◆ **PROBLEM TO WORK ON**
Rewrite the items from their start through the line containing "text Tabel 4.38", changing "layout element" to "document element" and leaving everything else unchanged; omit the pictures from your answer.
---- DATASET EXTRACT
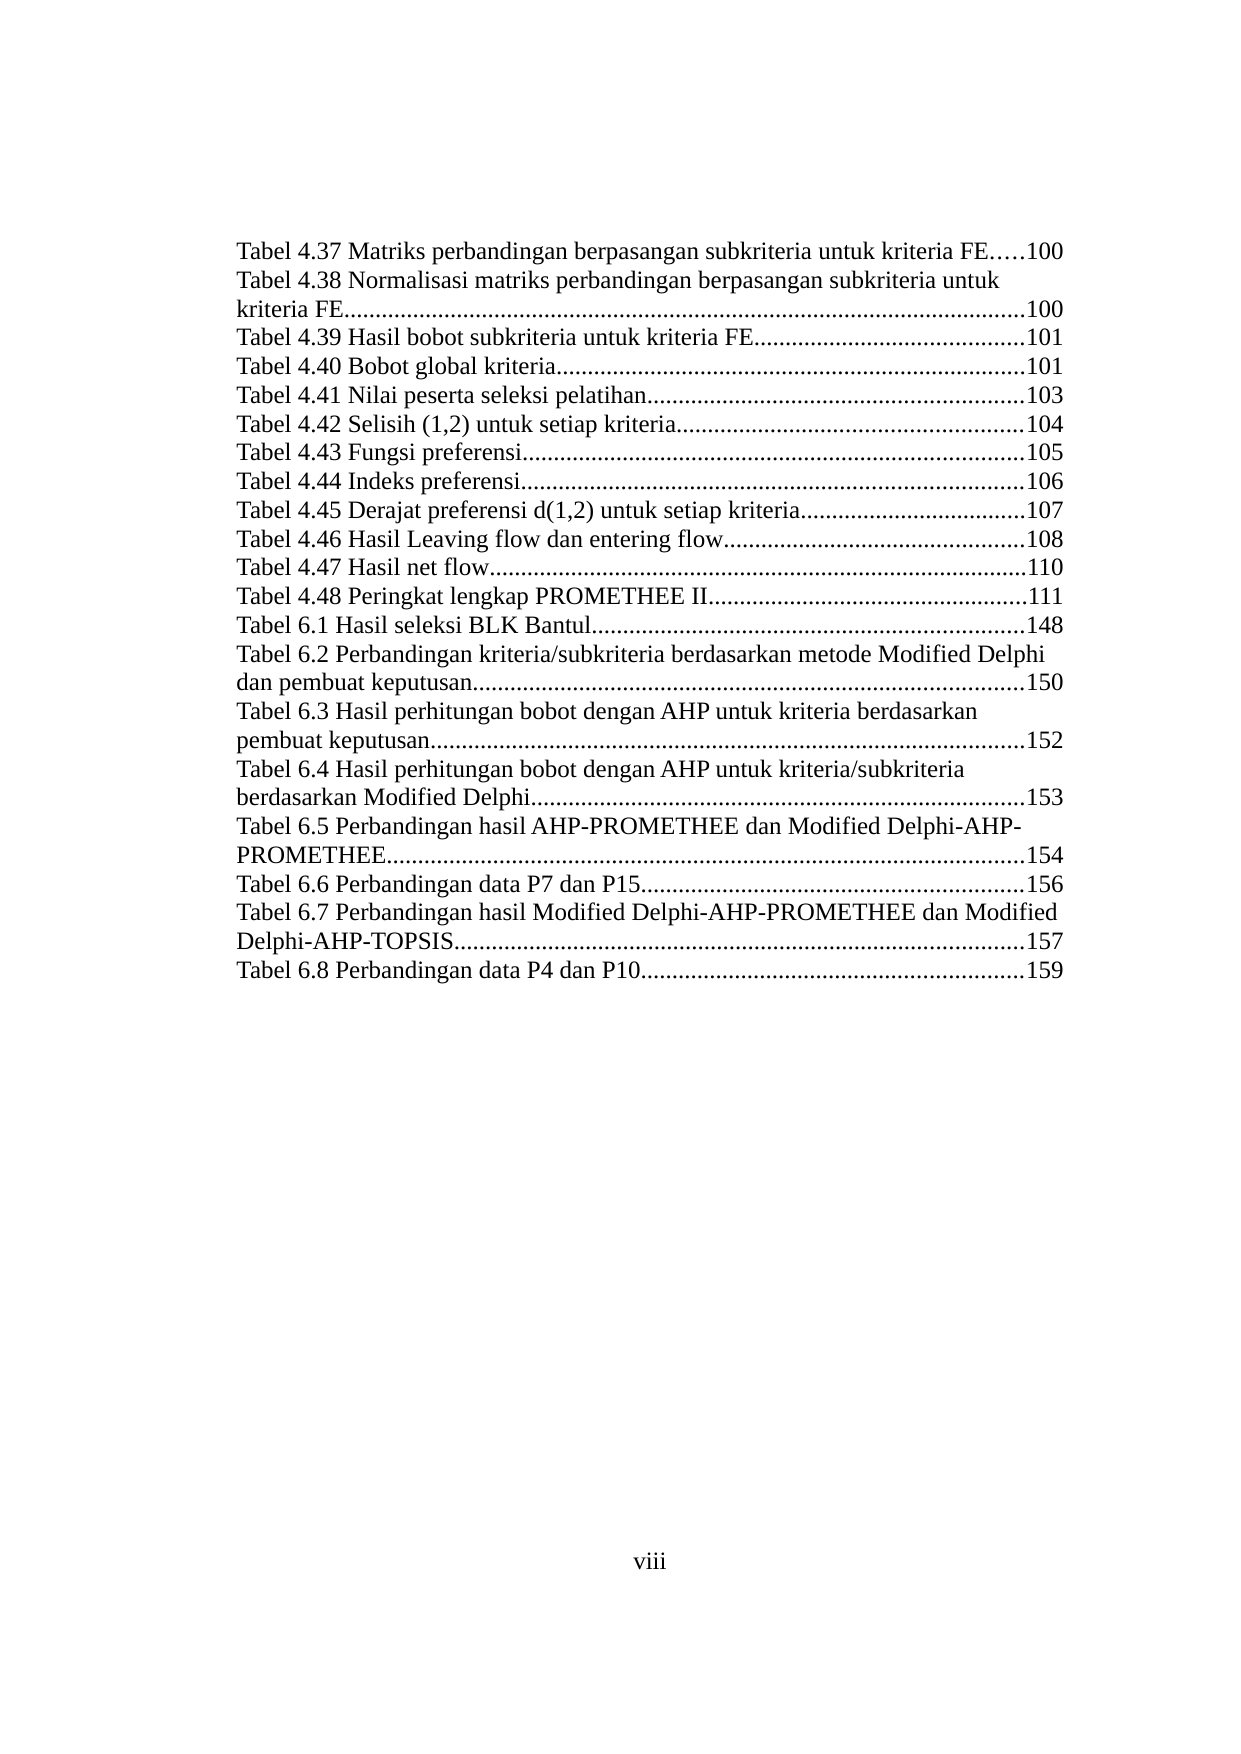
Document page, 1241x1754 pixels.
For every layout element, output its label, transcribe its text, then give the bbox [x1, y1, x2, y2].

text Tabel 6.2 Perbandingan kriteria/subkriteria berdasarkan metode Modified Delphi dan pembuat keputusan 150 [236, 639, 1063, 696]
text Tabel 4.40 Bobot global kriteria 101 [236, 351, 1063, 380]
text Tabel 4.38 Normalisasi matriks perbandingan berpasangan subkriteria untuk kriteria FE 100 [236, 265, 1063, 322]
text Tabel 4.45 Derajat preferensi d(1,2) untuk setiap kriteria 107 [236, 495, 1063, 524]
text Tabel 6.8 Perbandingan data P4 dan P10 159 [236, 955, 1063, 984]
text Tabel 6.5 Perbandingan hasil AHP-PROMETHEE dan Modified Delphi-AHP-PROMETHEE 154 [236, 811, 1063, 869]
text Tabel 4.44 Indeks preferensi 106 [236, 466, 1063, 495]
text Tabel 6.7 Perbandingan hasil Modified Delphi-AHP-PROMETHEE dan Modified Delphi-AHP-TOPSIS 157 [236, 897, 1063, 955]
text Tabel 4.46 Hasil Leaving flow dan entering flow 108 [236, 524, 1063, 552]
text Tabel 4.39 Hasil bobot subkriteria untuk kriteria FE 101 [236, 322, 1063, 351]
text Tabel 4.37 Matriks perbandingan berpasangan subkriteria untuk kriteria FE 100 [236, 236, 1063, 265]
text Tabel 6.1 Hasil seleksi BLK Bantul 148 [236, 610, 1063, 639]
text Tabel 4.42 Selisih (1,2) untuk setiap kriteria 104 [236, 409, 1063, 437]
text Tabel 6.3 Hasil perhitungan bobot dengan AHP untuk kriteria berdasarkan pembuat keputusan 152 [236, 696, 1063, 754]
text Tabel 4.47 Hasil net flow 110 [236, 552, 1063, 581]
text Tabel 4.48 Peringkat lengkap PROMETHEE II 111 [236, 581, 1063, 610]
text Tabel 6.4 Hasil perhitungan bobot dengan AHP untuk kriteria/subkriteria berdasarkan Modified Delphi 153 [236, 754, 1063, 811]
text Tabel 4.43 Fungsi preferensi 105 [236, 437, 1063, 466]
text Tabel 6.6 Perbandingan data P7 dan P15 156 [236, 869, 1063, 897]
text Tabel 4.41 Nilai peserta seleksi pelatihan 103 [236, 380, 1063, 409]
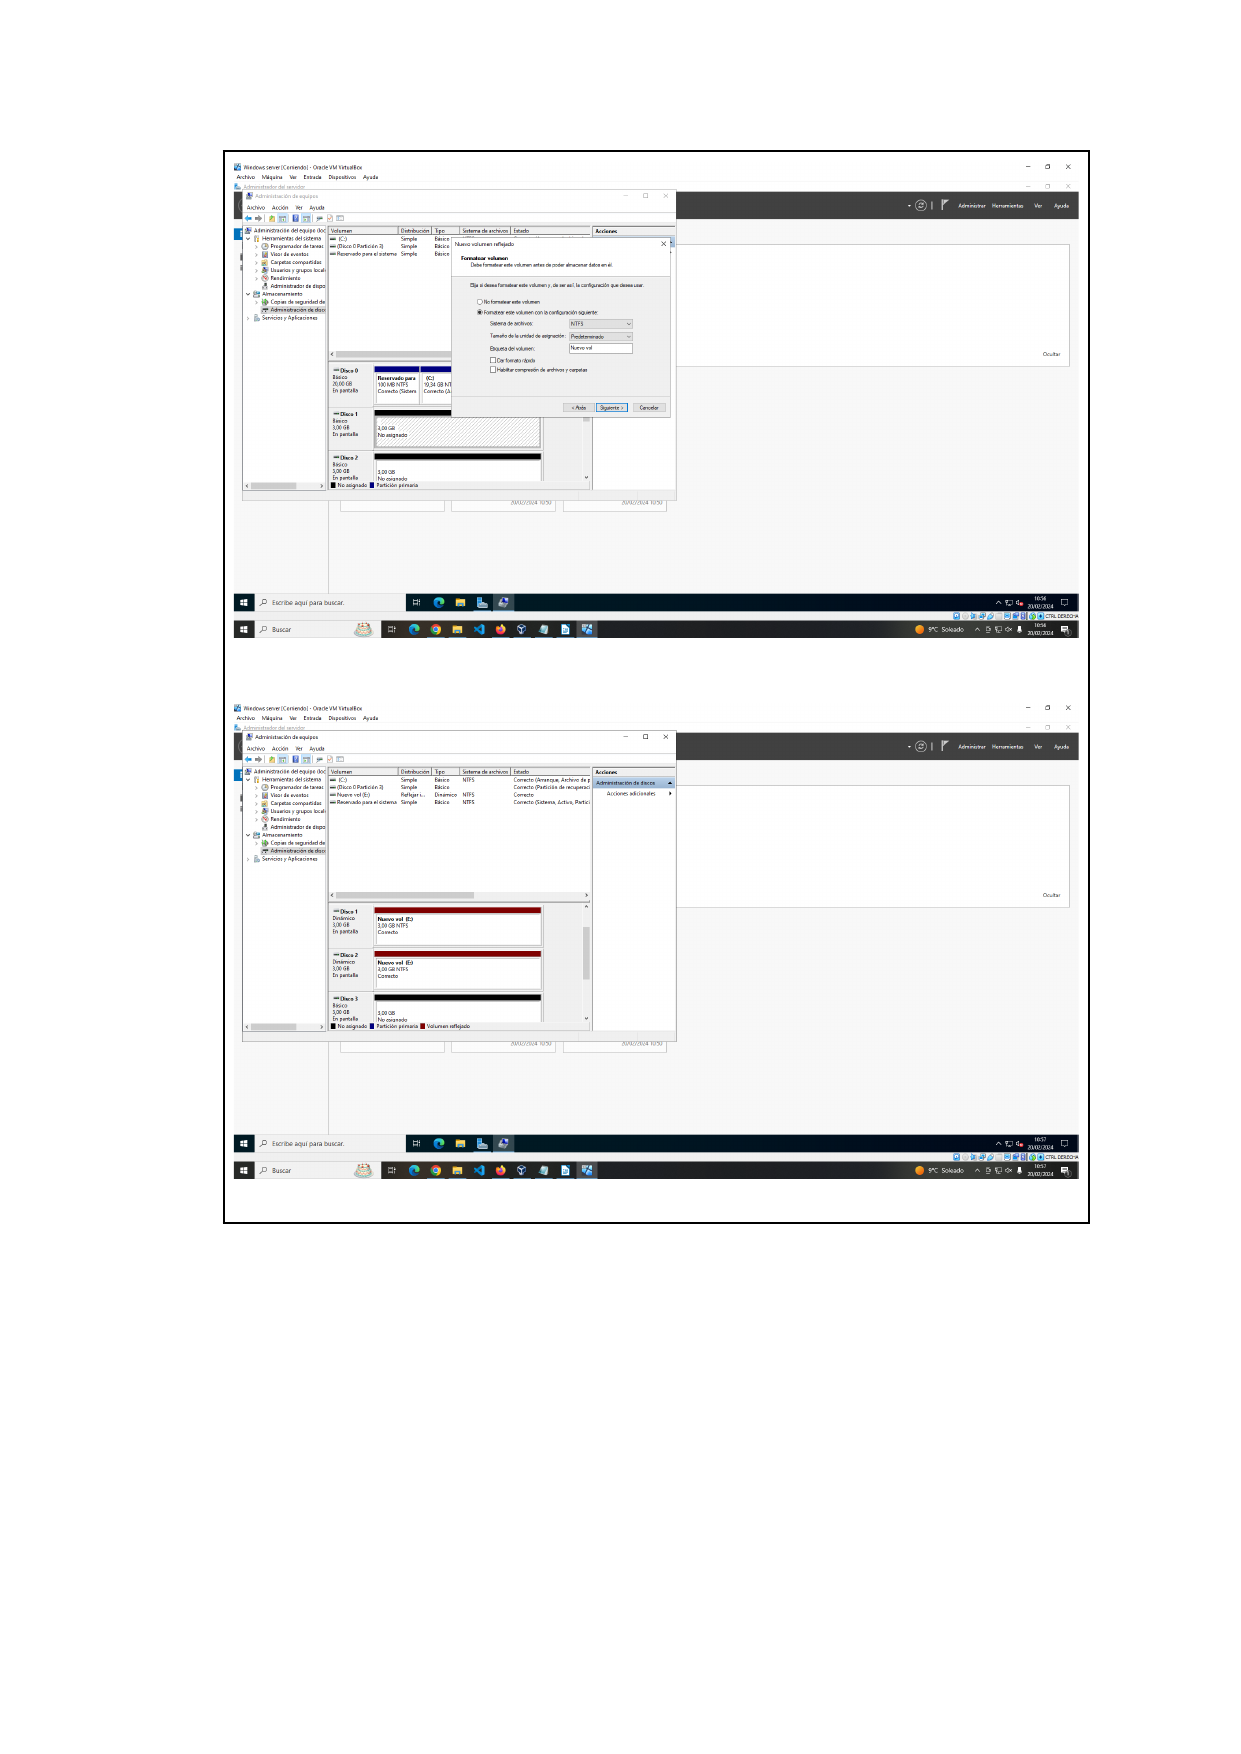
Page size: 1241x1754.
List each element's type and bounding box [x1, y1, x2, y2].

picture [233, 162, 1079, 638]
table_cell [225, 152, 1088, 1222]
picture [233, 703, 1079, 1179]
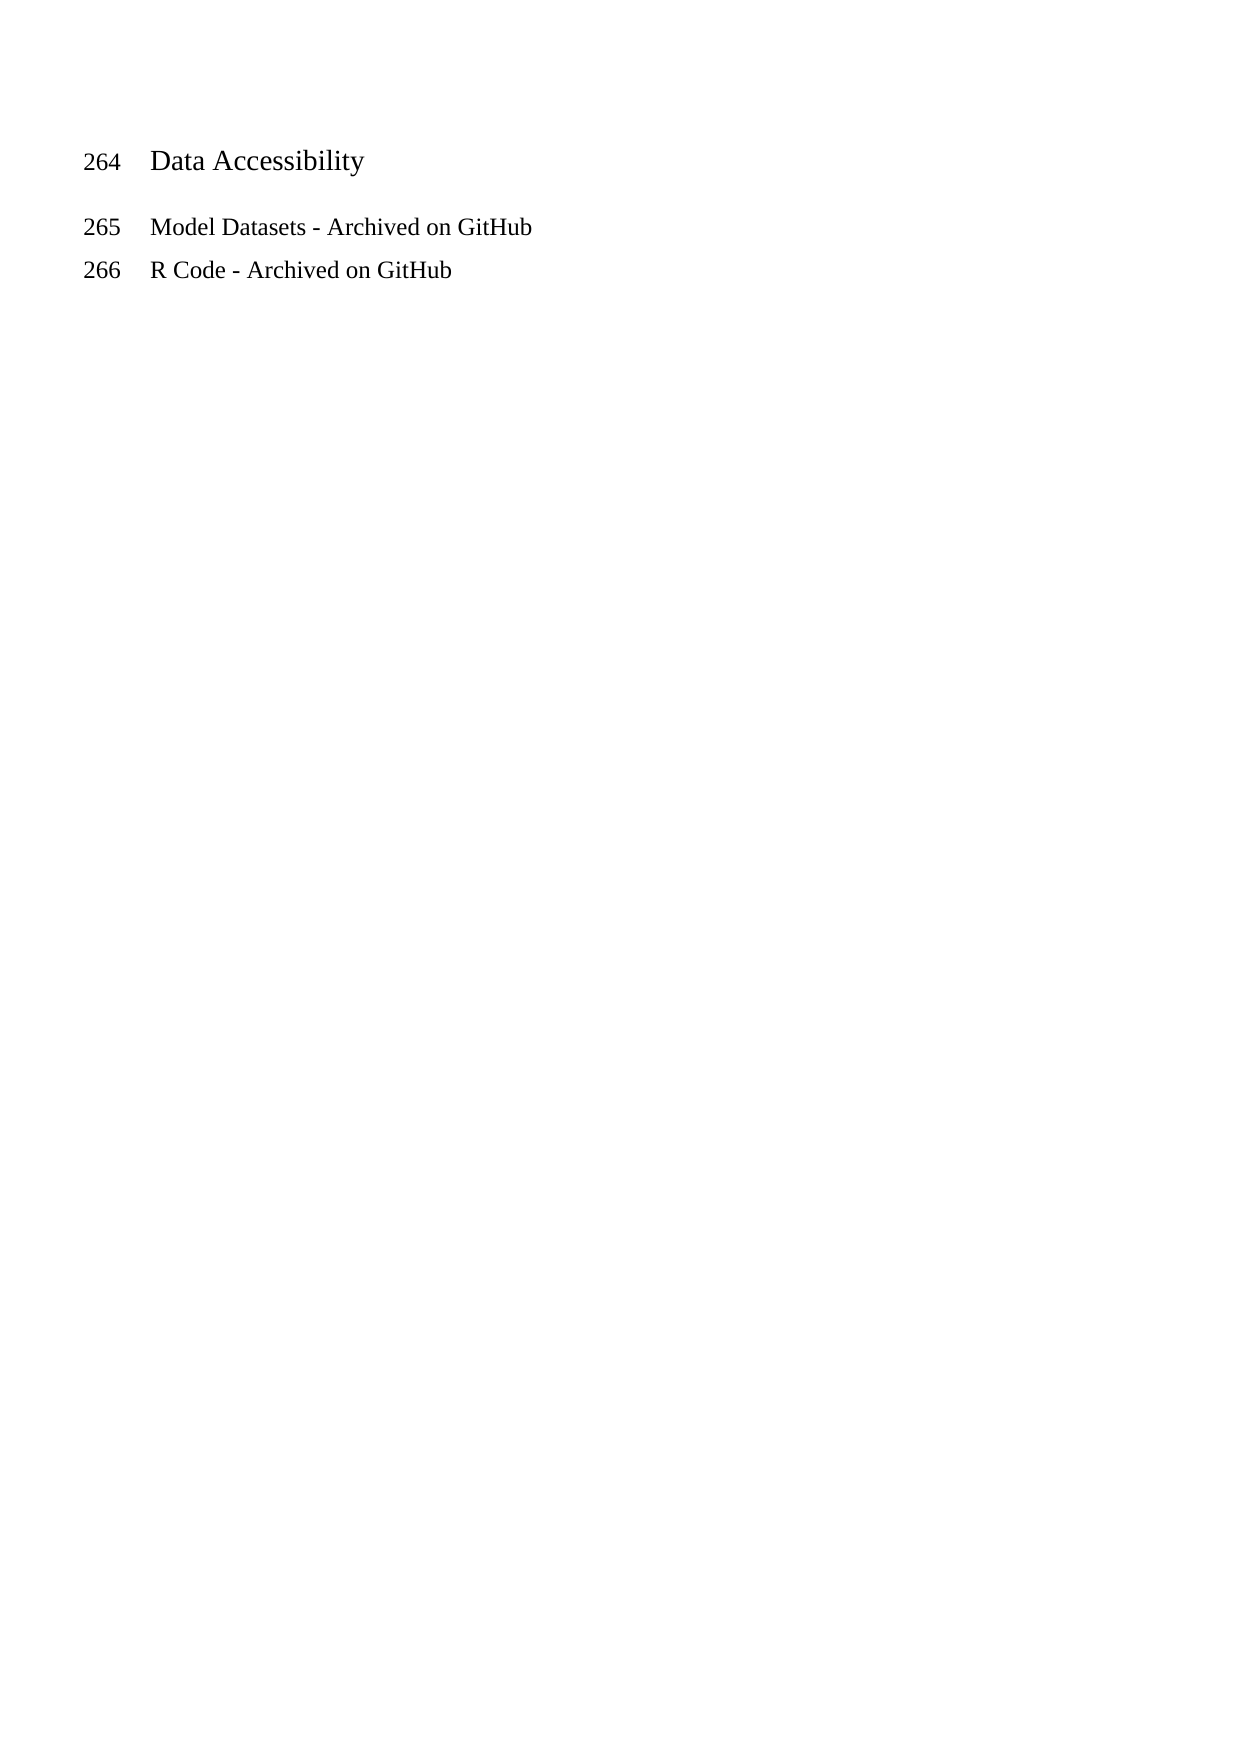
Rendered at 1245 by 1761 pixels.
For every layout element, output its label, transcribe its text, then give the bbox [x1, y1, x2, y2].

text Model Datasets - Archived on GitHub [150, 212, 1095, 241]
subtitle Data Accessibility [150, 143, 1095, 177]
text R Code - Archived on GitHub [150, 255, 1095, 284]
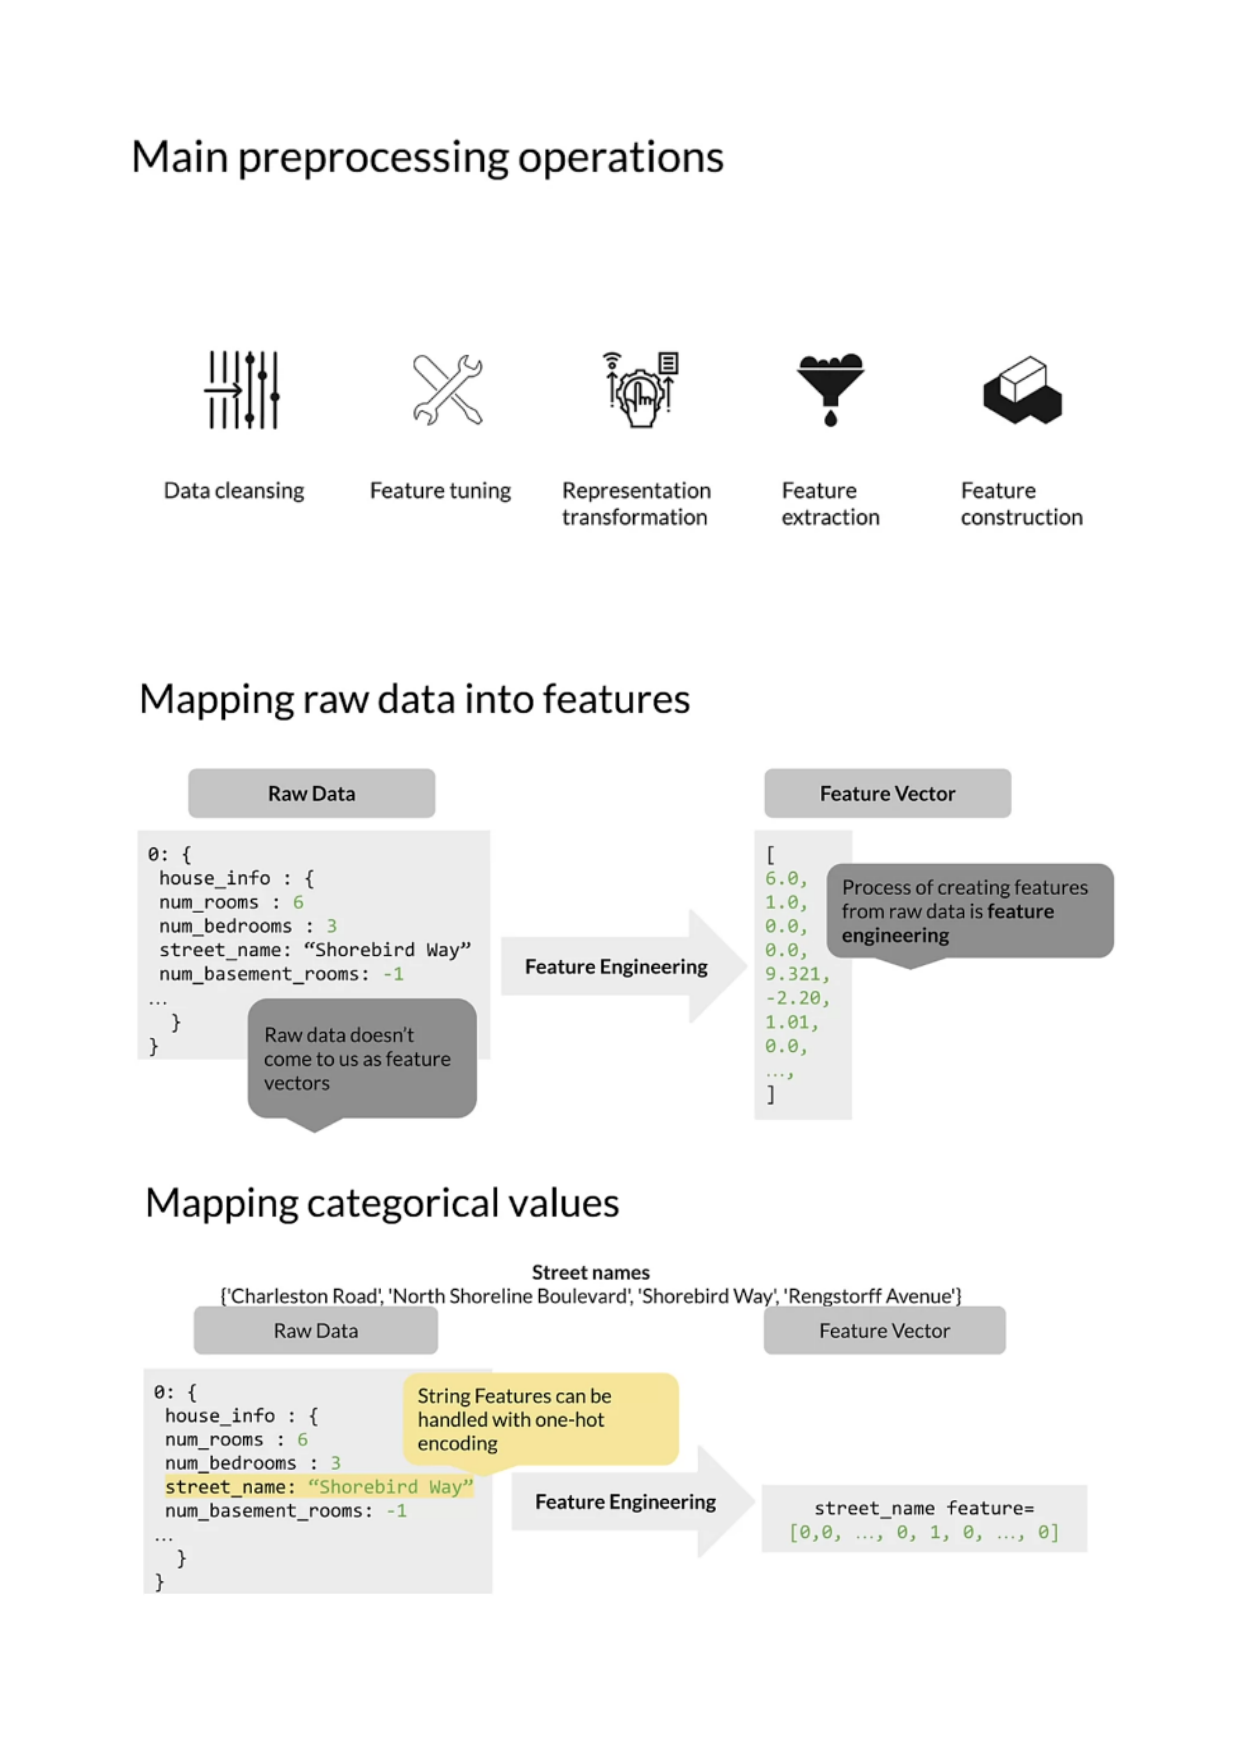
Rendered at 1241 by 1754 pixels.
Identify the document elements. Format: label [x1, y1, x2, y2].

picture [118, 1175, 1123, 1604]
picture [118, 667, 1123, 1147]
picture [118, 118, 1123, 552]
--------
◆ **WRITTEN ANSWER**
Document page, 1241x1754 pixels.
For every document element, output its label, transcribe its text, then give the bbox [x1, y1, x2, y2].

text Tabel 6.2 Perbandingan kriteria/subkriteria berdasarkan metode Modified Delphi dan pembuat keputusan 150 [236, 639, 1063, 696]
text Tabel 4.40 Bobot global kriteria 101 [236, 351, 1063, 380]
text Tabel 4.38 Normalisasi matriks perbandingan berpasangan subkriteria untuk kriteria FE 100 [236, 265, 1063, 322]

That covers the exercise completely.